[Records from a collection]

◆ ◆ ◆ ◆

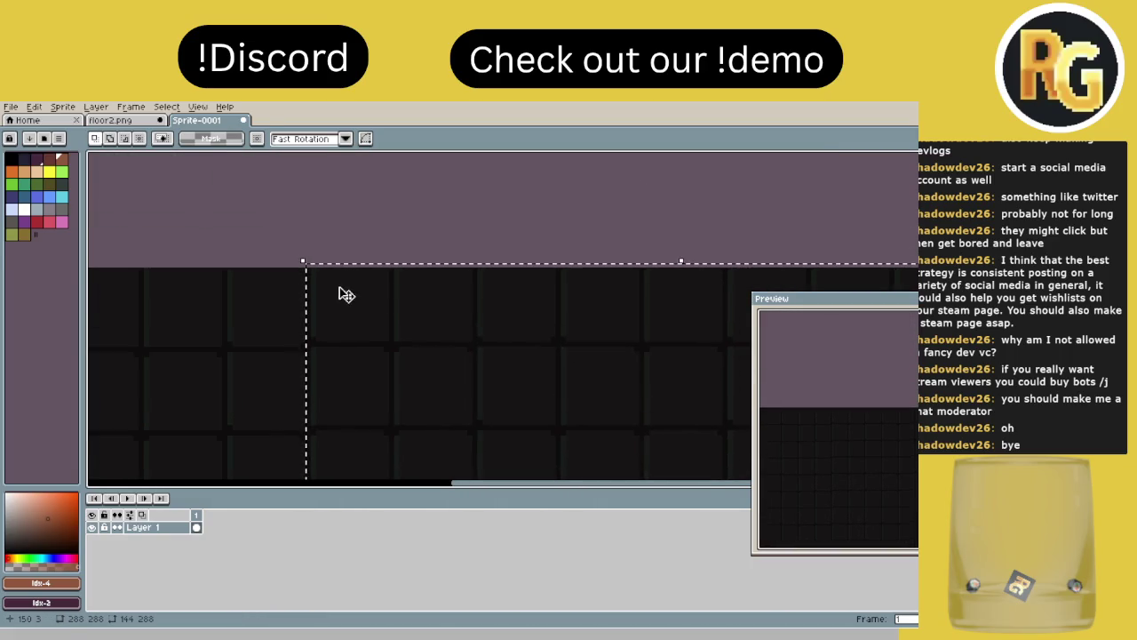
scroll(311, 276, "up", 3)
Step: Move the right-hand tile section down a few pixels and apply the move
left_click_drag(278, 263, 317, 157)
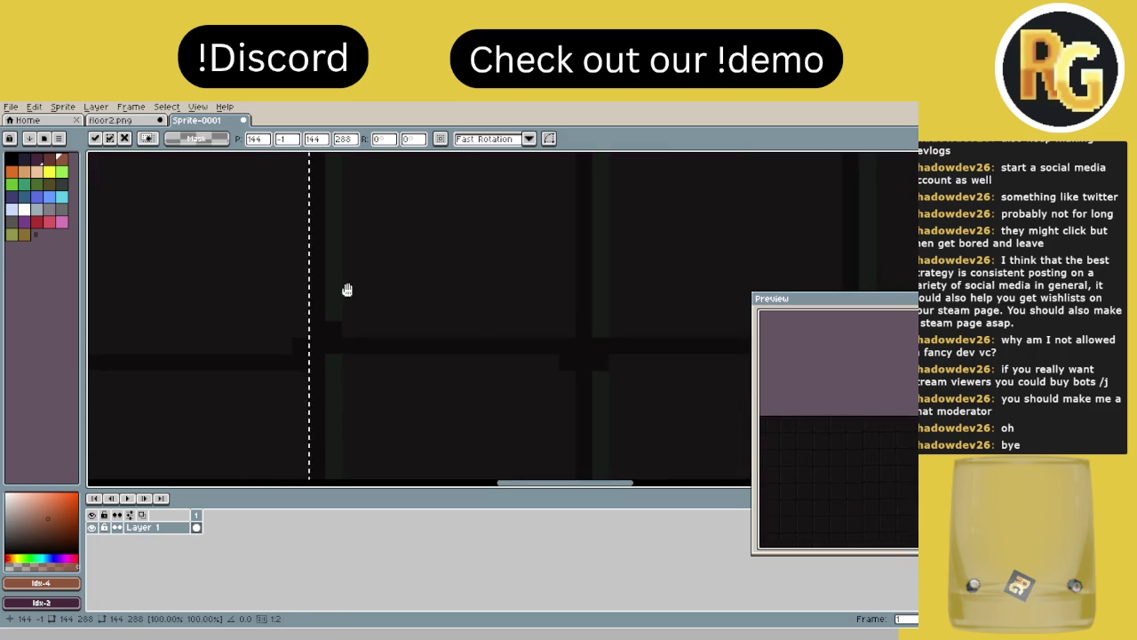
scroll(368, 358, "down", 2)
scroll(367, 358, "down", 1)
scroll(373, 360, "down", 1)
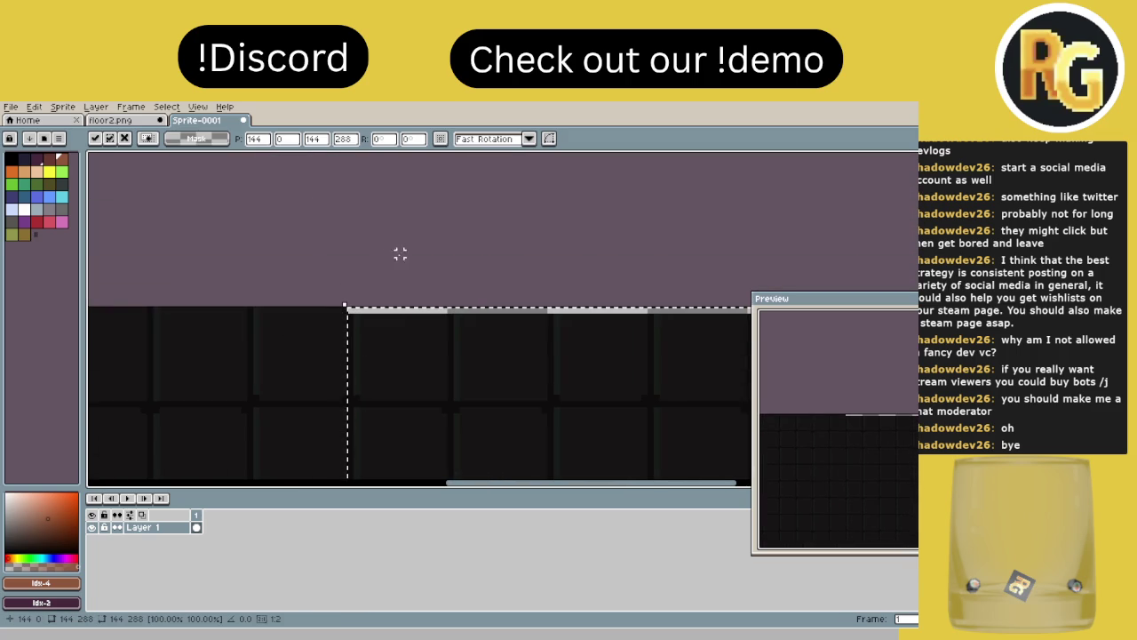
scroll(411, 277, "down", 2)
left_click(411, 280)
scroll(404, 271, "down", 1)
left_click_drag(396, 266, 418, 335)
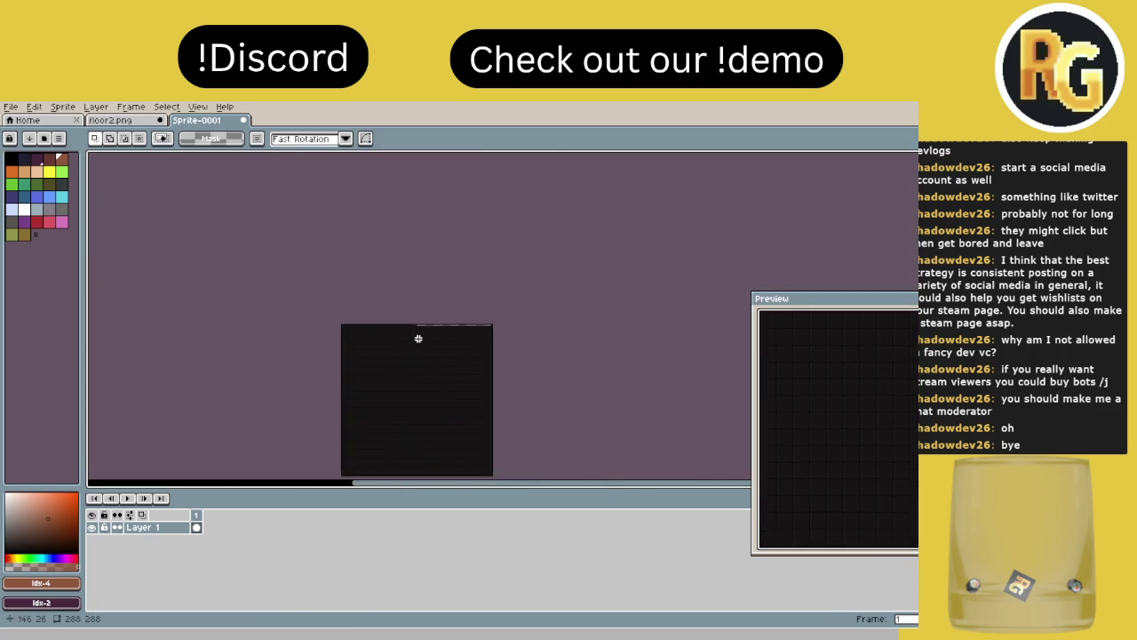
scroll(391, 315, "up", 3)
Step: Shift the 144×1 top-edge strip right to start at x 145, then deselect
mouse_move(378, 302)
left_mouse_down()
mouse_move(502, 315)
mouse_move(136, 257)
left_mouse_up()
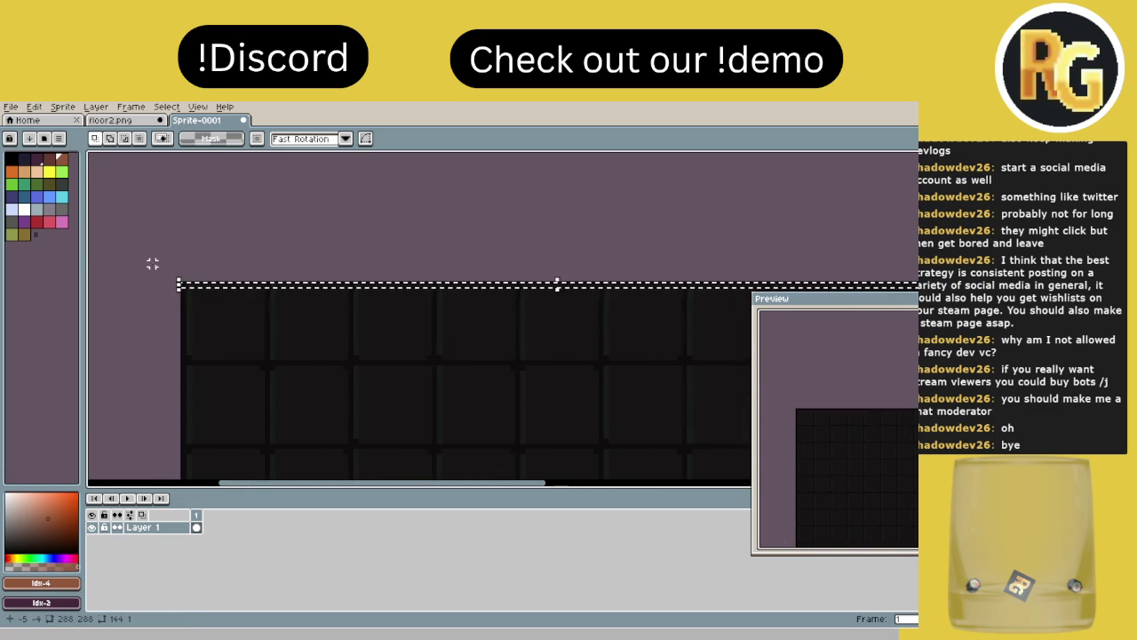
scroll(299, 299, "down", 2)
left_click(327, 312)
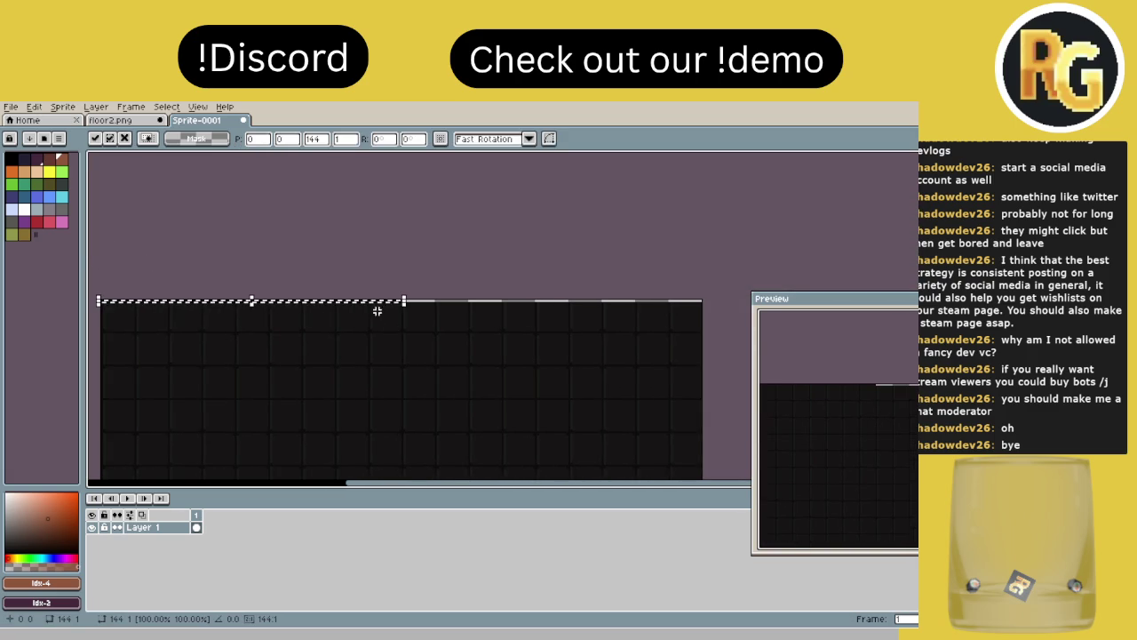
mouse_move(380, 307)
left_mouse_down()
mouse_move(647, 327)
mouse_move(682, 309)
left_mouse_up()
scroll(267, 321, "up", 2)
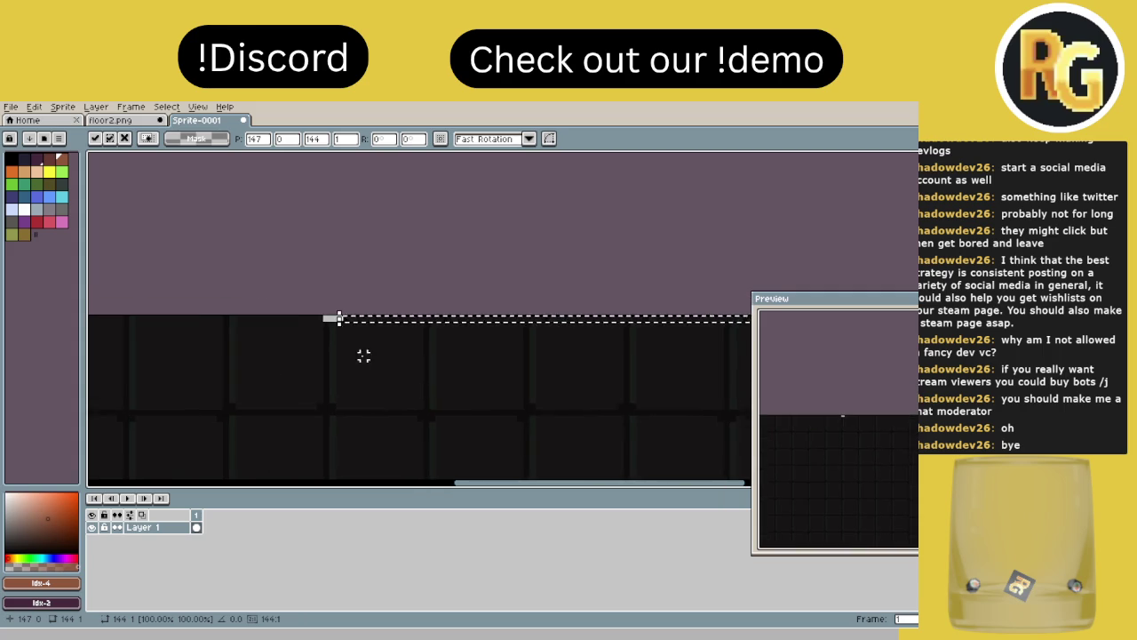
scroll(337, 338, "up", 5)
left_click_drag(419, 269, 394, 256)
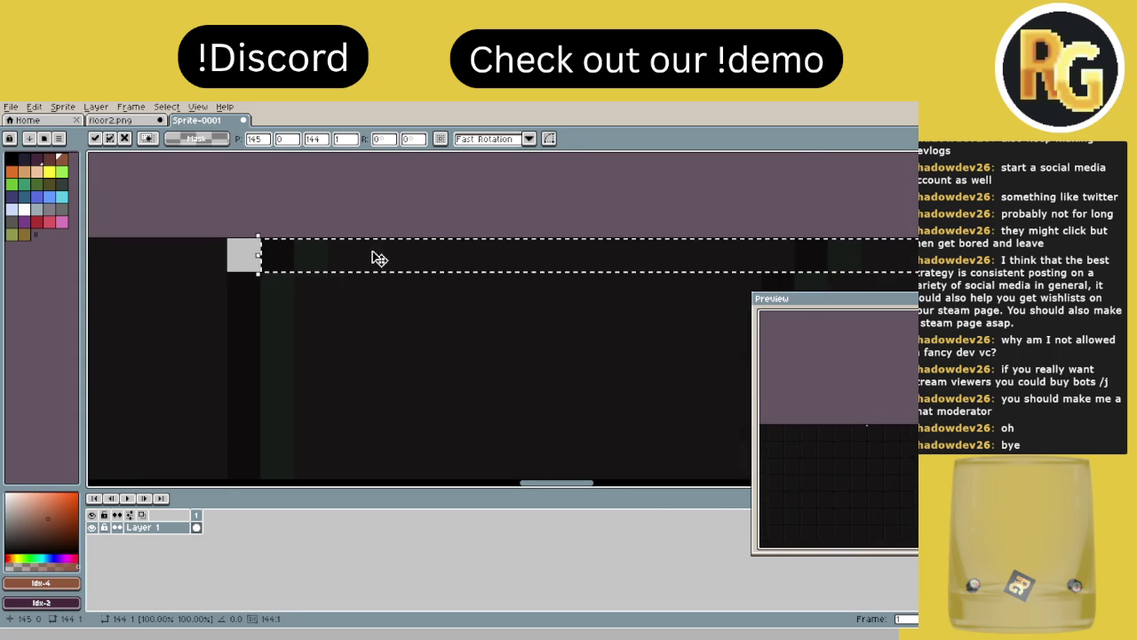
scroll(373, 266, "down", 5)
key("ctrl+d")
scroll(458, 359, "down", 2)
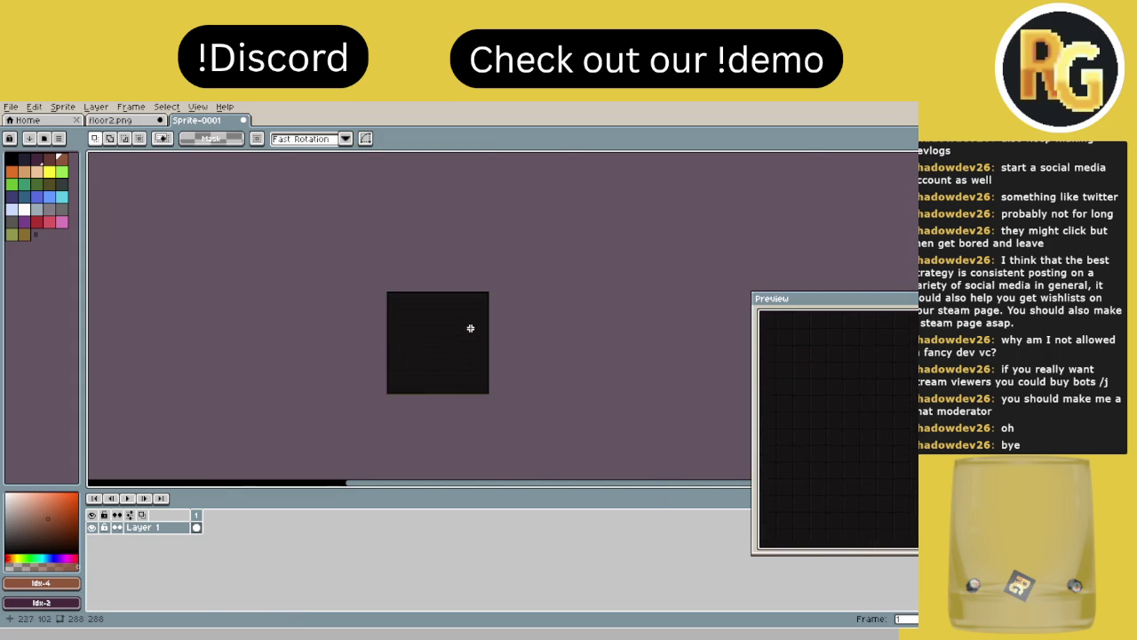
scroll(469, 328, "up", 2)
left_click_drag(504, 326, 523, 351)
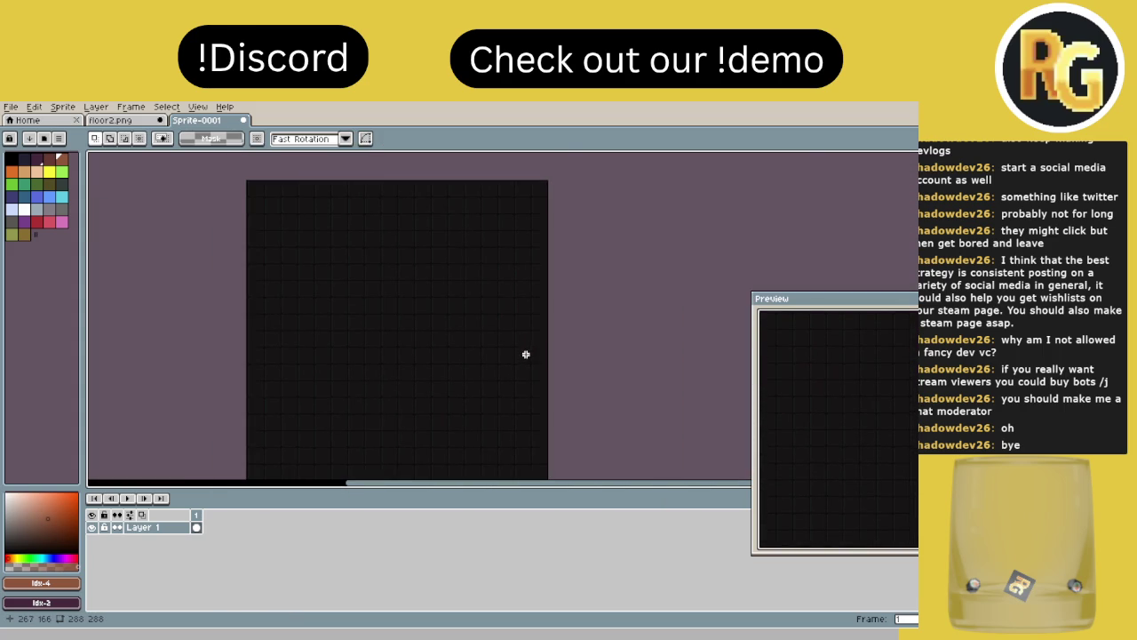
left_click(113, 120)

◆ ◆ ◆ ◆

Please write out all of the data verbatim, with no pictures in the copy.

→ Task answer:
scroll(311, 276, "up", 3)
Step: Move the right-hand tile section down a few pixels and apply the move
left_click_drag(278, 263, 317, 157)
scroll(368, 358, "down", 2)
scroll(367, 358, "down", 1)
scroll(373, 360, "down", 1)
scroll(411, 277, "down", 2)
left_click(411, 280)
scroll(404, 271, "down", 1)
left_click_drag(396, 266, 418, 335)
scroll(391, 315, "up", 3)
Step: Shift the 144×1 top-edge strip right to start at x 145, then deselect
mouse_move(378, 302)
left_mouse_down()
mouse_move(502, 315)
mouse_move(136, 257)
left_mouse_up()
scroll(299, 299, "down", 2)
left_click(327, 312)
mouse_move(380, 307)
left_mouse_down()
mouse_move(647, 327)
mouse_move(682, 309)
left_mouse_up()
scroll(267, 321, "up", 2)
scroll(337, 338, "up", 5)
left_click_drag(419, 269, 394, 256)
scroll(373, 266, "down", 5)
key("ctrl+d")
scroll(458, 359, "down", 2)
scroll(469, 328, "up", 2)
left_click_drag(504, 326, 523, 351)
left_click(113, 120)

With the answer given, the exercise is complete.